Exercise brief
Reproduce the material below with every occurrence of "transcribe its text" changed to "copy out its wording", leaving everything else untouched.

Records for this exercise
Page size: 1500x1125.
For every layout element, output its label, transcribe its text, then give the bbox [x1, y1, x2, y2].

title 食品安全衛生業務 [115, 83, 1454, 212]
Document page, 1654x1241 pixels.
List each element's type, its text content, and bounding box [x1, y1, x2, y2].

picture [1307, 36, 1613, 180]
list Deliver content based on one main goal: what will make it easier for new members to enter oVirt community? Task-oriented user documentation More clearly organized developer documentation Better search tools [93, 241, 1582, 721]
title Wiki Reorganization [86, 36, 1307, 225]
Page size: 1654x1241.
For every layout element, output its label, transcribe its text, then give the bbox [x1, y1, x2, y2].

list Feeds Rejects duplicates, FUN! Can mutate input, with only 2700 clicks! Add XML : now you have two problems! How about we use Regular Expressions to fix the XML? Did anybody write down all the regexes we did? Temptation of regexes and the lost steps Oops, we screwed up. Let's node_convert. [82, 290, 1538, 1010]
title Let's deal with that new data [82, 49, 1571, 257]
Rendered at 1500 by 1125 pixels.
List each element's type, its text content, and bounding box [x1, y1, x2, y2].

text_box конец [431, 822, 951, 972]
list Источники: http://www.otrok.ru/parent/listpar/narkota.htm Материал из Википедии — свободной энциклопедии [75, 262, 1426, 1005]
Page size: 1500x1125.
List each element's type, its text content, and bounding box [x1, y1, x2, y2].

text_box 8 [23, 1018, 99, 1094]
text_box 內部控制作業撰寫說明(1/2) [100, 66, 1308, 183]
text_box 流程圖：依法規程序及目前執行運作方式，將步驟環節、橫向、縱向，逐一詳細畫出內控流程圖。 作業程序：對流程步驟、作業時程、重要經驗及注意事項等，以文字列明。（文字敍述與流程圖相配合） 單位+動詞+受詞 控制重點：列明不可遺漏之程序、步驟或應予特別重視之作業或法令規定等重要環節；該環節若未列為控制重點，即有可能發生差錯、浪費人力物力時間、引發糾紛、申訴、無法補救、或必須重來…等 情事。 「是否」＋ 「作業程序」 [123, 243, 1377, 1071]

Written solution
Page size: 1500x1125.
For every layout element, output its label, copy out its wording, then give the bbox [x1, y1, x2, y2].

title 食品安全衛生業務 [115, 83, 1454, 212]
Document page, 1654x1241 pixels.
List each element's type, its text content, and bounding box [x1, y1, x2, y2].

picture [1307, 36, 1613, 180]
list Deliver content based on one main goal: what will make it easier for new members to enter oVirt community? Task-oriented user documentation More clearly organized developer documentation Better search tools [93, 241, 1582, 721]
title Wiki Reorganization [86, 36, 1307, 225]
Page size: 1654x1241.
For every layout element, output its label, copy out its wording, then give the bbox [x1, y1, x2, y2].

list Feeds Rejects duplicates, FUN! Can mutate input, with only 2700 clicks! Add XML : now you have two problems! How about we use Regular Expressions to fix the XML? Did anybody write down all the regexes we did? Temptation of regexes and the lost steps Oops, we screwed up. Let's node_convert. [82, 290, 1538, 1010]
title Let's deal with that new data [82, 49, 1571, 257]
Rendered at 1500 by 1125 pixels.
List each element's type, its text content, and bounding box [x1, y1, x2, y2].

text_box конец [431, 822, 951, 972]
list Источники: http://www.otrok.ru/parent/listpar/narkota.htm Материал из Википедии — свободной энциклопедии [75, 262, 1426, 1005]
Page size: 1500x1125.
List each element's type, its text content, and bounding box [x1, y1, x2, y2].

text_box 8 [23, 1018, 99, 1094]
text_box 內部控制作業撰寫說明(1/2) [100, 66, 1308, 183]
text_box 流程圖：依法規程序及目前執行運作方式，將步驟環節、橫向、縱向，逐一詳細畫出內控流程圖。 作業程序：對流程步驟、作業時程、重要經驗及注意事項等，以文字列明。（文字敍述與流程圖相配合） 單位+動詞+受詞 控制重點：列明不可遺漏之程序、步驟或應予特別重視之作業或法令規定等重要環節；該環節若未列為控制重點，即有可能發生差錯、浪費人力物力時間、引發糾紛、申訴、無法補救、或必須重來…等 情事。 「是否」＋ 「作業程序」 [123, 243, 1377, 1071]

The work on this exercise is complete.